Can an entire domain sanpshot be downloaded out of the Wayback Machine? It seems you can’t. The WM contain sites that no longer exist I wish I could have them offline.
Edit: and found the answer cool
http://webapps.stackexchange.com/questions/69847/downloading-a-snapshot-from-the-wayback-machine
Edit2: for some reason I can’t view an offline but archived website
I wonder what happend to Coral Content Distribution Network (coralcdn.org). It was also useful for short term archiving.
Thank you, Martin.
I did not know about this useful resource.
(Ghacks only site whitelisted here!).
Support Ghacks! whitelist it…
You can also enable native MHTML whole page archiving in Chrome.
Type:
chrome://flags
Then scroll down to:
Save Page as MHTML Mac, Windows, Linux
Enables saving pages as MHTML: a single text file containing HTML and all sub-resources.

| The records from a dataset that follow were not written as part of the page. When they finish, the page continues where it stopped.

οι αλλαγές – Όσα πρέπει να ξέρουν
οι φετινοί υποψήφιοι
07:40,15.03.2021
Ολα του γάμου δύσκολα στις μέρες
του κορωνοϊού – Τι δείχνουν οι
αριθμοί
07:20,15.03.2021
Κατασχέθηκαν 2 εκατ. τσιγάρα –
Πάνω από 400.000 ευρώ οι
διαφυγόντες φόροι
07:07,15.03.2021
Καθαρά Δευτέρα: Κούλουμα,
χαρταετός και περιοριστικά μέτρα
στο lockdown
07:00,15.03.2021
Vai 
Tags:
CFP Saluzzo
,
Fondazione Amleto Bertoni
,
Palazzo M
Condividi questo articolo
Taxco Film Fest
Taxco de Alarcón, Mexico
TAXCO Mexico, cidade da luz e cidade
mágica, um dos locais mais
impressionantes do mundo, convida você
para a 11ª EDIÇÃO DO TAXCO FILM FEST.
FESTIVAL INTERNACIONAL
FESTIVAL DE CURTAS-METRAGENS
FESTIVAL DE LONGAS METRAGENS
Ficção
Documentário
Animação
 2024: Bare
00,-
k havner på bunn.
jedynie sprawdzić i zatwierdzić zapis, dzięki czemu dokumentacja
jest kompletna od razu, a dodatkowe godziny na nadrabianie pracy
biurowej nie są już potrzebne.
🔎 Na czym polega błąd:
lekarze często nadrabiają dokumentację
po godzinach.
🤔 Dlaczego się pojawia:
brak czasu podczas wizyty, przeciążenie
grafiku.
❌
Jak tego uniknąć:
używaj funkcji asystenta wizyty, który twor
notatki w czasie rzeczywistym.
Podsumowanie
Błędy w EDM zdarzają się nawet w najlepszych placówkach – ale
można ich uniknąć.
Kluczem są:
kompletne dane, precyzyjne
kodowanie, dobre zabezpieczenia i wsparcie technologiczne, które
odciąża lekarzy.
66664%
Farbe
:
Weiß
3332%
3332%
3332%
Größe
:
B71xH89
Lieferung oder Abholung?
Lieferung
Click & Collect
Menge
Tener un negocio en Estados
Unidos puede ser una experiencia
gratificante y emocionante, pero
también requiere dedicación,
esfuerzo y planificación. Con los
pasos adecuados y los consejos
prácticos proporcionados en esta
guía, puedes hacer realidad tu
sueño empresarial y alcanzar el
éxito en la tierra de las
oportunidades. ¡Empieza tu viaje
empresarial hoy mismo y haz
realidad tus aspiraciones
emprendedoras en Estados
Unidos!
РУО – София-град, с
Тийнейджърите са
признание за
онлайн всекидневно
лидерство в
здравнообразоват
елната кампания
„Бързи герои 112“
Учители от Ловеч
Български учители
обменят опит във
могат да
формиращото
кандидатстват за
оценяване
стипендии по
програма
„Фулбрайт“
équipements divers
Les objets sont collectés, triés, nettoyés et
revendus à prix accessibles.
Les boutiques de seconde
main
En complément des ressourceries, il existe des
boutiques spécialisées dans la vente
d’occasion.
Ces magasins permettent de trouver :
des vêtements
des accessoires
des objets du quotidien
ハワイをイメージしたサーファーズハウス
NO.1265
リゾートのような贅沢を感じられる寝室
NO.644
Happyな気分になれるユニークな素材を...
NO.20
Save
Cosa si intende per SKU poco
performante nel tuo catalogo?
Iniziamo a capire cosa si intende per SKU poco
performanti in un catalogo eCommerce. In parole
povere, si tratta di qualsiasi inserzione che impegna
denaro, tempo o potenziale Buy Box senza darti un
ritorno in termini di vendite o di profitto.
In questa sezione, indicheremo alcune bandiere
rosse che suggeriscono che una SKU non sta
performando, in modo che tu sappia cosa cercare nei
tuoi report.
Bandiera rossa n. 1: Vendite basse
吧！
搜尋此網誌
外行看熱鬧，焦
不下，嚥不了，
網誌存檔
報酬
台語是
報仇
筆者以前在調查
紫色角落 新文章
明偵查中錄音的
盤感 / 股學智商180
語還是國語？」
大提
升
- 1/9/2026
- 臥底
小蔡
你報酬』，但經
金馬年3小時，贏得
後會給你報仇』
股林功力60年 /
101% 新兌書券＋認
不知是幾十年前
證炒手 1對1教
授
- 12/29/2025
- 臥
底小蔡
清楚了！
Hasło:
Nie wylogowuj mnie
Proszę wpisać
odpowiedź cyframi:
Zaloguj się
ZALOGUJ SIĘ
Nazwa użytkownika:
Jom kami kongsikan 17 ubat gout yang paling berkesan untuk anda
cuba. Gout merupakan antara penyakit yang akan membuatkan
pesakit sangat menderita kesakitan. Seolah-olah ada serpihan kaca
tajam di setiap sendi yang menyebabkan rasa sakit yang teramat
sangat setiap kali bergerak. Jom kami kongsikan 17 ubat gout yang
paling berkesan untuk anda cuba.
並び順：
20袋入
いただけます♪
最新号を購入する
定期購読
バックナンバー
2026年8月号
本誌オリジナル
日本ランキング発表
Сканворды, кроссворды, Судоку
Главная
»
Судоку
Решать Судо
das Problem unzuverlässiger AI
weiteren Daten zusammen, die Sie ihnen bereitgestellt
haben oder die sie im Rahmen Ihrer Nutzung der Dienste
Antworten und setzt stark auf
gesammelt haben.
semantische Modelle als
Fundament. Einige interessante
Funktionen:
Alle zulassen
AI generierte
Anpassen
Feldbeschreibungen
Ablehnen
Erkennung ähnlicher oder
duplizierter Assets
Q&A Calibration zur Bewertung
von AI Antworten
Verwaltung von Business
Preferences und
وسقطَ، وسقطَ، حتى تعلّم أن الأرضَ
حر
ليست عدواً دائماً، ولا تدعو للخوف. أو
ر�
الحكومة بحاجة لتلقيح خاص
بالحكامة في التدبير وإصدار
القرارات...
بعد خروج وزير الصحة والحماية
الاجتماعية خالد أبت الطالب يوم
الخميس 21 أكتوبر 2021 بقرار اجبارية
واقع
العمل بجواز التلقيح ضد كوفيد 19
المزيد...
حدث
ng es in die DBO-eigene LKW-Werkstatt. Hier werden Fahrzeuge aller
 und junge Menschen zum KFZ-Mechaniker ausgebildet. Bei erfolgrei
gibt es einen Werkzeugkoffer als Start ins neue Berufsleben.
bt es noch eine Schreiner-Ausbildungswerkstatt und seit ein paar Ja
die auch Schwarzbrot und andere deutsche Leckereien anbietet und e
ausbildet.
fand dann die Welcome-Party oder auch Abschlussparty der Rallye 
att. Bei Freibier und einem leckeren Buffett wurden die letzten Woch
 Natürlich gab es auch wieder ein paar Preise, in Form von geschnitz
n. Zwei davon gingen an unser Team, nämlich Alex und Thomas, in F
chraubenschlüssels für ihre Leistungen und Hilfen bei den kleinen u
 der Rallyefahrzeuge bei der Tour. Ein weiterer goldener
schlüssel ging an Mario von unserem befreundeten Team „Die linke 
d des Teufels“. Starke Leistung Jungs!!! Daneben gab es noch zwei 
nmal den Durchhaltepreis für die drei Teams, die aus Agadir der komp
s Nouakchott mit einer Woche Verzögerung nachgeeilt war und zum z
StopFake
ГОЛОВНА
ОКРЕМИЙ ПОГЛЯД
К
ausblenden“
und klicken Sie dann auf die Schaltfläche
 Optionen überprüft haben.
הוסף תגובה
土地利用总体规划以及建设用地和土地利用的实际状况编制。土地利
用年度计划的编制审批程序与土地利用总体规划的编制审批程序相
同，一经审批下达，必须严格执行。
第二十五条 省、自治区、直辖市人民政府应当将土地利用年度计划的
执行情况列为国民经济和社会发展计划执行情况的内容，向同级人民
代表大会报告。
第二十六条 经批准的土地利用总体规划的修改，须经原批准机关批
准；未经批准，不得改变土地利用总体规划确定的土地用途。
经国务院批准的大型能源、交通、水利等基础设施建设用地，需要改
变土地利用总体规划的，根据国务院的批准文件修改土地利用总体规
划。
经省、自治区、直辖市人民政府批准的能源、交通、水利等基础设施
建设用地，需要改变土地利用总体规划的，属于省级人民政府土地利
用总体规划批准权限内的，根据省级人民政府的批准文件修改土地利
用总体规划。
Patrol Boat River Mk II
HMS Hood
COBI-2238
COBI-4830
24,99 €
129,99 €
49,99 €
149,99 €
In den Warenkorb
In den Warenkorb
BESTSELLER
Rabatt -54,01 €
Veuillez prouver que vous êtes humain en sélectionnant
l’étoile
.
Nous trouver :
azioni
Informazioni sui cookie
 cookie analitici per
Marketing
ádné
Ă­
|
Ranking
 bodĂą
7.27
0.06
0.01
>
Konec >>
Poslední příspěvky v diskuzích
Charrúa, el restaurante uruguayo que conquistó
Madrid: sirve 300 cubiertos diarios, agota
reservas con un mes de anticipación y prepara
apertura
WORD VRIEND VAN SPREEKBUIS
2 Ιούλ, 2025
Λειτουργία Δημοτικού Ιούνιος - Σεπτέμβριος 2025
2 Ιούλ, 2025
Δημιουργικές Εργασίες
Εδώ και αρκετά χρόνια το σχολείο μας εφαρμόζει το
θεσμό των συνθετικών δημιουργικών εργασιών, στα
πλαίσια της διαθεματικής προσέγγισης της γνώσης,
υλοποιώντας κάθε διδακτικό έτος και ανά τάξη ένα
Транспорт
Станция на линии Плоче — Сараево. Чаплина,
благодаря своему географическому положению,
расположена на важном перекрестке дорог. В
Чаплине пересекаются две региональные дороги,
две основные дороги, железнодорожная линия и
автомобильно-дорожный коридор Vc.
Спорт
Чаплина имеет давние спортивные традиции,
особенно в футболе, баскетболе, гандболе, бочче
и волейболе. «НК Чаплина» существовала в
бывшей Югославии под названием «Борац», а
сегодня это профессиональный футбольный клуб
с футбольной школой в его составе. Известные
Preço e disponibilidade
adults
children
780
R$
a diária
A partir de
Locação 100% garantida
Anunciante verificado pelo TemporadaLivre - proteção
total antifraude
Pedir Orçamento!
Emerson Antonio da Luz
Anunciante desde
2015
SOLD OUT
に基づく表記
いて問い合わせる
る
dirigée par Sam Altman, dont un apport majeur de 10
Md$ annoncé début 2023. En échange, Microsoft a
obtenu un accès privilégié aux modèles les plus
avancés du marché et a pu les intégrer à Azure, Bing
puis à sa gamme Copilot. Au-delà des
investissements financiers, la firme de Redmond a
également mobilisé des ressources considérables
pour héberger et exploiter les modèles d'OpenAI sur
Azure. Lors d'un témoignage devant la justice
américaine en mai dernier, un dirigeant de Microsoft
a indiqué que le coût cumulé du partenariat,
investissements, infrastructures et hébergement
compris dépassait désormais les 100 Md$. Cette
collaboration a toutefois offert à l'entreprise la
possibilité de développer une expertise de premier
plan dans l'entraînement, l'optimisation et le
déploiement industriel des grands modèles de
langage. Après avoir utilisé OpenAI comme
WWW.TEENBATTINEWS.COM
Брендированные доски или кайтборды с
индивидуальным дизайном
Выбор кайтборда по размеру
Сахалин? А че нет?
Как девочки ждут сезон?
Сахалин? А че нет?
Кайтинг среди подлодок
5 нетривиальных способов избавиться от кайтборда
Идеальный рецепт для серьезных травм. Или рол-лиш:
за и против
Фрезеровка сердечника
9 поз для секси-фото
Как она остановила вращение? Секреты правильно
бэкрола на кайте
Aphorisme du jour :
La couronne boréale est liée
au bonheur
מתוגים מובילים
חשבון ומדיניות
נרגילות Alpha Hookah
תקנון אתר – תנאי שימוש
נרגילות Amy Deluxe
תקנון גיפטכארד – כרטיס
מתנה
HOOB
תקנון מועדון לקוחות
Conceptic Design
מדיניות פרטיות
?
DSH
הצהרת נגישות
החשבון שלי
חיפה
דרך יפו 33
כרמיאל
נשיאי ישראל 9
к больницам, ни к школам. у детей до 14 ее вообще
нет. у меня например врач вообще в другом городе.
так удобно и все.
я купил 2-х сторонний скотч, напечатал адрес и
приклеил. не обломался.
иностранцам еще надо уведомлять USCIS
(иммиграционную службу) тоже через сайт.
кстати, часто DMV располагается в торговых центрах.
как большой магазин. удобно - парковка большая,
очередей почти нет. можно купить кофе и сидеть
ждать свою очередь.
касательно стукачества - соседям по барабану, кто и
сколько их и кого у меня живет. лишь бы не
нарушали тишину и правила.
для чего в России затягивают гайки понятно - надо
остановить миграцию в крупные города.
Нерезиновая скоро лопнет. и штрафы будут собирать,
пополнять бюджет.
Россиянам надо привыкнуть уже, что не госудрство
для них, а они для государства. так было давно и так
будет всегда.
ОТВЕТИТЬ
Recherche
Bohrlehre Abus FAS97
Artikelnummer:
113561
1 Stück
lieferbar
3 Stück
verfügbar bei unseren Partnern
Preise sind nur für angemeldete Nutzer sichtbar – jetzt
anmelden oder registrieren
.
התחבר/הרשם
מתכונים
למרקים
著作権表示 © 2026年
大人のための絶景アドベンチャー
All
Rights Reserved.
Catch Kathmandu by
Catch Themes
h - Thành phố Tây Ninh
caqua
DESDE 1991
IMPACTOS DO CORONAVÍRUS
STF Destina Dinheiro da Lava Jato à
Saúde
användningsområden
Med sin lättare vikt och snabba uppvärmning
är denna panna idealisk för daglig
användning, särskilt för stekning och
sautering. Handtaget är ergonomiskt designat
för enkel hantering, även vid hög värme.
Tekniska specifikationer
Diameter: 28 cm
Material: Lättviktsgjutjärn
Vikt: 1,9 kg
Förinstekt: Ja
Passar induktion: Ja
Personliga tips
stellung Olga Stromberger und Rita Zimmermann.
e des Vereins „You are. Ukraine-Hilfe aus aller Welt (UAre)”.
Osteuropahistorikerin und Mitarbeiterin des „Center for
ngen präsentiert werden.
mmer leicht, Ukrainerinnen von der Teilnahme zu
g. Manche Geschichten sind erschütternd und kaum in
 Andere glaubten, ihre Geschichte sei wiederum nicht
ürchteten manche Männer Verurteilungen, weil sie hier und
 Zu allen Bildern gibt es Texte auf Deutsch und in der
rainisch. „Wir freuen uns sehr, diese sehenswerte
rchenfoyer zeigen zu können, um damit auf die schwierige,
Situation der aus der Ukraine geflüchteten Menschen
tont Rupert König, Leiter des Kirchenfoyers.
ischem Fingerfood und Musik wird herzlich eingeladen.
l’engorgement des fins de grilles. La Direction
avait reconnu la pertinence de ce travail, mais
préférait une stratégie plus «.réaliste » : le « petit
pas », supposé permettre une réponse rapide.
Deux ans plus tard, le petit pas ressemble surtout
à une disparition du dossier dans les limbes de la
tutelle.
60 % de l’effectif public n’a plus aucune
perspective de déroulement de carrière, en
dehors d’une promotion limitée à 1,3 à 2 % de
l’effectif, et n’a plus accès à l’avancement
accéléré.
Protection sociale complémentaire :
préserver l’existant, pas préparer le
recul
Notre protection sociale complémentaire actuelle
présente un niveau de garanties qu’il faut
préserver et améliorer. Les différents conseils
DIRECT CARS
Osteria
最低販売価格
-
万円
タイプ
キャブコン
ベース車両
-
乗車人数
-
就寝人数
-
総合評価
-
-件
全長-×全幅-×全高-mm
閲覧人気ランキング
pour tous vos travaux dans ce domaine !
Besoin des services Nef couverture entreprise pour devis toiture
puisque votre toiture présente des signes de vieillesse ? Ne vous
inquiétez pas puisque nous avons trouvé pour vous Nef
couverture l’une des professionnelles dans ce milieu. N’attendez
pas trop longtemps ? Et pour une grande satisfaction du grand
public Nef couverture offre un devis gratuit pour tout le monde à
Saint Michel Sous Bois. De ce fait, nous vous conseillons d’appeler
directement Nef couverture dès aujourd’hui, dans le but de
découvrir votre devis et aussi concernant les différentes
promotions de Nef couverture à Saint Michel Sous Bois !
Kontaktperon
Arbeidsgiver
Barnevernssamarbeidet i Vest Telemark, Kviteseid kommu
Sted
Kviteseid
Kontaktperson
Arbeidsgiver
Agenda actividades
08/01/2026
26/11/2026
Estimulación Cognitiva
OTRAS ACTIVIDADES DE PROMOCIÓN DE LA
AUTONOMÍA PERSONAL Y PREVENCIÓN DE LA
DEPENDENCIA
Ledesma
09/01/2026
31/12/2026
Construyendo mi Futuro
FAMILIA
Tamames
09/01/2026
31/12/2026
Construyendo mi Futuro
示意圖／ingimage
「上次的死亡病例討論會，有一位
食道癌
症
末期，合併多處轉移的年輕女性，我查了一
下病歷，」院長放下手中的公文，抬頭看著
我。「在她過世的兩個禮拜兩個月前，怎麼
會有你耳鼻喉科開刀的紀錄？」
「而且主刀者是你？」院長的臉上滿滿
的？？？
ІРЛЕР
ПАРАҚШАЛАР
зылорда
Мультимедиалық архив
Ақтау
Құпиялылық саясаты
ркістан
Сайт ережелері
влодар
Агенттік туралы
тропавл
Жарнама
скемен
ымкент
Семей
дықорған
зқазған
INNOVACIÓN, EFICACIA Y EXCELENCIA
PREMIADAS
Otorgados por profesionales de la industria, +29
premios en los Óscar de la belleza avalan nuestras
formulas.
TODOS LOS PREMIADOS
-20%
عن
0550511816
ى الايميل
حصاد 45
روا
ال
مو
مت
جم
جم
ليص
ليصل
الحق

Click “Enable” and restart the browser.
Another good offline alternative for the Firefox users is the Scrapbook add-on:
https://addons.mozilla.org/en-US/firefox/addon/scrapbook/
I’m curious to hear whether, after one has asked archive.is or other 3rd-party site to make an archived copy… is the content reflected in the archived copy “admissable as evidence” during legal proceedings? Would a judge instruct a court clerk to retrieve content from the cited archive URL to serve as an evidentiary copy? Is there yet a precedent for this (either way — in favor of, or denying, admissability)
>The downside is that you cannot control what is saved.
That’s not entirely true:
https://archive.org/web/
http://en.wikipedia.org/wiki/Help:Using_the_Wayback_Machine
There’s even a bookmarklet and Firefox addon.
“Tip: Firefox users hit Shift-F2, type screenshot and then enter to create a screenshot of the active web page. Chrome users can save web pages as PDF documents natively instead.”
This only takes the screenshot of your view so…
Bonus Tip: If you instead type “screenshot –fullpage” without the quotes it will take a screenshot of the entire page, useful for long pages with a scroll bar.
Guys, just make sure you don’t “abuse” the service to link to news sources which are deemed unworthy of pageviews / traffic. Please use http://unvis.it/ or http://www.donotlink.com/ instead, where archival isn’t the main purpose :)
I think that practice is so petty. Either the source isn’t worth linking to in the first place, or you feel people should read the full text of an article, in which case the authors deserve their ad revenue.
It’s like the difference between summarizing a bad movie’s plot to warn people against watching it, and pirating the film and distributing it to everyone you know just so you can all nod and agree it’s not worth the money.